Provided passage:
- Opening Delimiter -

Inside the botched Liverpool hospital where walls and wiring must be ripped out for £100million repairs after now-defunct construction company left it unusable and years behind schedule
- The Royal Liverpool hospital was supposed to be completed in March 2017 but may take another three years
- But building work done by Carillion, which went bust last year, has been found to have serious defects
- Contractors must now strip out parts of the building and use concrete and steel to make it safe for the public
Photos have revealed the inside of a state-of-the-art hospital in Liverpool which is being taken apart to make way for £100million of repairs.
The Royal Liverpool Hospital was almost 90 per cent complete before the construction company Carillion went under last year.
Photos show ceiling tiles taken down, exposed cabling and pipes and floor ripped up as builders prepare to fix ‘complex’ structural defects.
Hundreds of tonnes of steel and concrete will be used to finally get the £429m building ready for patients in repairs which could take another three years, according to some estimates.
The Royal Liverpool Hospital’s almost-completed new building has been empty for years and builders are starting to take it apart again before it ever saw a single patient because ‘complex’ repairs need to be done on the structure
Although the hospital trust has not confirmed when the work is expected to be completed or how much it will cost, it adds another day to an already beleaguered project.
The nearby hospital buildings currently housing all the NHS staff and patients are crumbling and suffer regular flooding.
But operations will have to stay there for the foreseeable future after surveyors found serious problems at the new site.
These include cracked concrete posts and cladding which does not meet fire regulations on the outside.
Many vital systems such as water pipes and power cables need to be pulled out and moved around in the building so the remedial work – set to be done by contractor Laing O’Rourke – can take place.
But all the while the buildings must keep a power and water supply.
And taps must run regularly on the site to stop water sitting stagnant in the pipes and risking the spread of Legionnaires’ disease.
Legionnaires’ is an uncommon lung infection similar to pneumonia which is spread by people inhaling water droplets which have become a home to the bacteria.

- Closing Delimiter -

The data:
- Opening Delimiter -

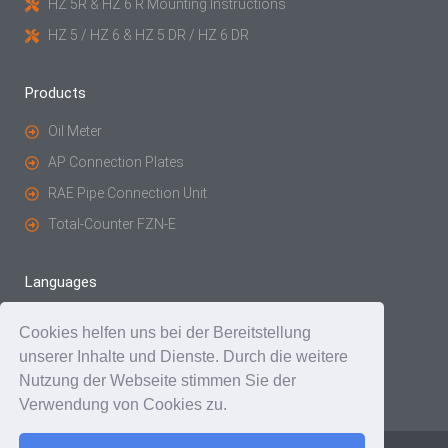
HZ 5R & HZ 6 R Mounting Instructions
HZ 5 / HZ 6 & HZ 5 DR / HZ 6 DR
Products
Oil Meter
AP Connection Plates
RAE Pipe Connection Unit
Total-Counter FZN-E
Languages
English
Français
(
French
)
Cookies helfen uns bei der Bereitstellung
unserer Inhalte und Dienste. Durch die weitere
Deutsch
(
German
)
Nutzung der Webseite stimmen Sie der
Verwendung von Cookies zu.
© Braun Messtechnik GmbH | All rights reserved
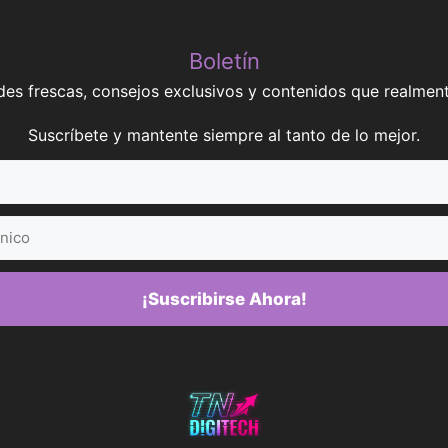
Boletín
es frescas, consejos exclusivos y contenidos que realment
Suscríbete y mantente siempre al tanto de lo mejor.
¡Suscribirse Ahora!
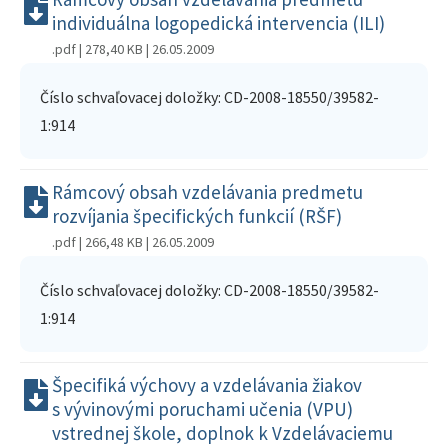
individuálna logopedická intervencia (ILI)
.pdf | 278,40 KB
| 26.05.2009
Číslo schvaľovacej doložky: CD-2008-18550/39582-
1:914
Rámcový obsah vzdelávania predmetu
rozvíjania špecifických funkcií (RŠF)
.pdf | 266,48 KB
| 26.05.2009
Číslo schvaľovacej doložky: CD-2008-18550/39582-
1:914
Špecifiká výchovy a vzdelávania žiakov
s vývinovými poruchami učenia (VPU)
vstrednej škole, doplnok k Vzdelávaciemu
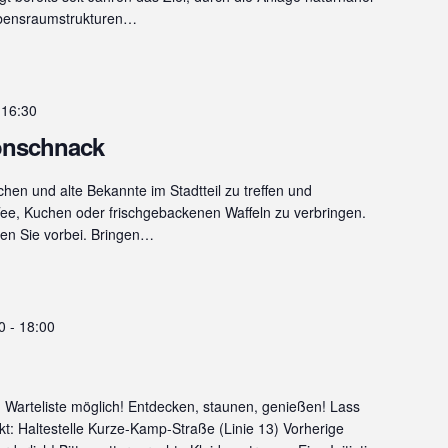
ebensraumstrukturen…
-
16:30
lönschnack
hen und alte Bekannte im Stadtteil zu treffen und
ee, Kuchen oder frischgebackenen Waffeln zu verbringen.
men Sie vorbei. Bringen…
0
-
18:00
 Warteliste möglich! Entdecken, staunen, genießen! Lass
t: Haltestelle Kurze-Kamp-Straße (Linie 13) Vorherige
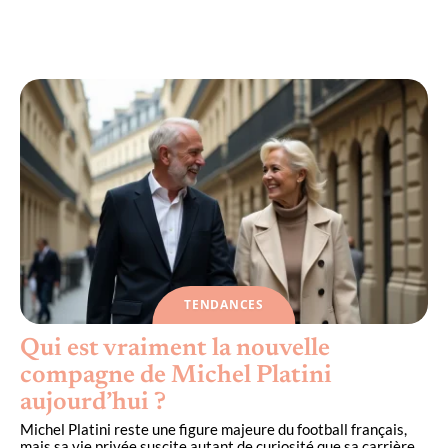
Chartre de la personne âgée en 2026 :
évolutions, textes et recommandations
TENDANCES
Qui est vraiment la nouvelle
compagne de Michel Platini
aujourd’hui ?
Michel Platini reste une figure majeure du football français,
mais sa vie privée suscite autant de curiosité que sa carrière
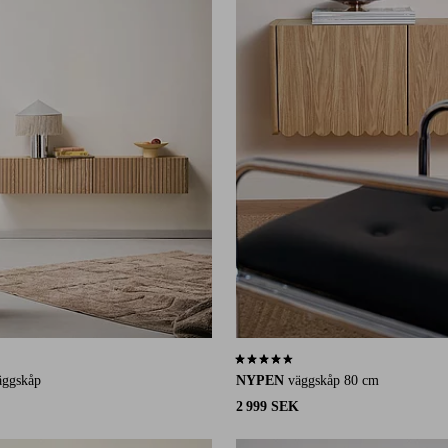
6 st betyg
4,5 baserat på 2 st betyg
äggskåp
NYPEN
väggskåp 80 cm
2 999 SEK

- Closing Delimiter -

Complete the following:
1. Answer these from the Royal Liverpool Hospital article:
(a) When was the hospital supposed to be completed?
(b) How complete was the hospital before Carillion went under?
(c) Which contractor is set to do the remedial work?
2. From the Royal Liverpool Hospital article, please extract the part starting at "These include cracked" and ending at "can take place.".
3. Decide whether each statement agrees with the Royal Liverpool Hospital article, giving yes or no and quoting the words that settle it:
(a) The new building has already treated some patients.
(b) Surveyors found cladding that does not meet fire regulations.
(c) The hospital trust has confirmed how much the work will cost.
The items are separate material, unconnected to the text.

Exercise answers:
1.
(a) March 2017
(b) Almost 90 per cent complete
(c) Laing O'Rourke

2.
These include cracked concrete posts and cladding which does not meet fire regulations on the outside.
Many vital systems such as water pipes and power cables need to be pulled out and moved around in the building so the remedial work – set to be done by contractor Laing O’Rourke – can take place.

3.
(a) No: "before it ever saw a single patient"
(b) Yes: "cladding which does not meet fire regulations on the outside"
(c) No: "the hospital trust has not confirmed when the work is expected to be completed or how much it will cost"